# Patio



## dingram70 (Feb 20, 2020)

Hi , new here

Does anyone know if you need permission to build a patio ? Just simple concrete slabs on a bed of sand & cement or a concrete base

Thanks
Dave


----------



## Strontium (Sep 16, 2015)

Hi New Here Dave,

Based on your supplied information and assuming it will be by the back or side your house on your land, will be in proportion, will not obstruct access to anything like water pipes or others "right of access" and will not be permanent (ie foundations) then there should be no issue.


----------



## dingram70 (Feb 20, 2020)

Thank You for the reply. 

What do you mean by foundations ? If i make a 10 cm concrete base to put the pavement slabs on would that be foundations ?


----------



## Strontium (Sep 16, 2015)

For me that's not foundations, it should be a "temporary structure" .

Ideally let water percolate through the slab gaps and the base (150mm deep whacked scalping work well) but as in many areas here the rain is seasonal and your patio will probably be small so the water run off should not be an issue.


----------



## dingram70 (Feb 20, 2020)

Great thanks for your help, much appreciated


----------



## lucylou (Jan 19, 2009)

The rules in Portugal are the same as the UK. If you are changing from a permeable surface to a non permeable surface you need permission from the council.
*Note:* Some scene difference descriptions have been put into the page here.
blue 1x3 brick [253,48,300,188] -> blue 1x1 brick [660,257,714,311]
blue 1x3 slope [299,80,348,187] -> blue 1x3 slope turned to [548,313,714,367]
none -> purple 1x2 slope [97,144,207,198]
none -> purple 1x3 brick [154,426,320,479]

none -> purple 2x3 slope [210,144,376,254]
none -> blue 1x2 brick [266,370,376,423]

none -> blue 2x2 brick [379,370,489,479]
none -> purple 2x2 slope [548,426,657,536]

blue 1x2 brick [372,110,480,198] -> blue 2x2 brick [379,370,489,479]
You need your own drainage not discharging on to neighbouring property. This could cause problems to neighbouring properties. When it rains in Portugal you can have heavy downpours for days at a time. Also there is the issue of cleaning your patio hosing down etc.


----------



## MrBife (Jul 26, 2009)

I have been told, but never been able to verify, that Calçadas (cobblestones) are considered a permeable surface. Not a bad surface for a patio if laid nicely.

My understanding of the planning law is that anything external that requires concrete, in theory requires planning permission. I appreciate that calçadas are laid on to a dry bed of sand and cement mixed and then 'watered in' but somehow that seems acceptable whereas a concrete foundation doesn't. Strange logic.


----------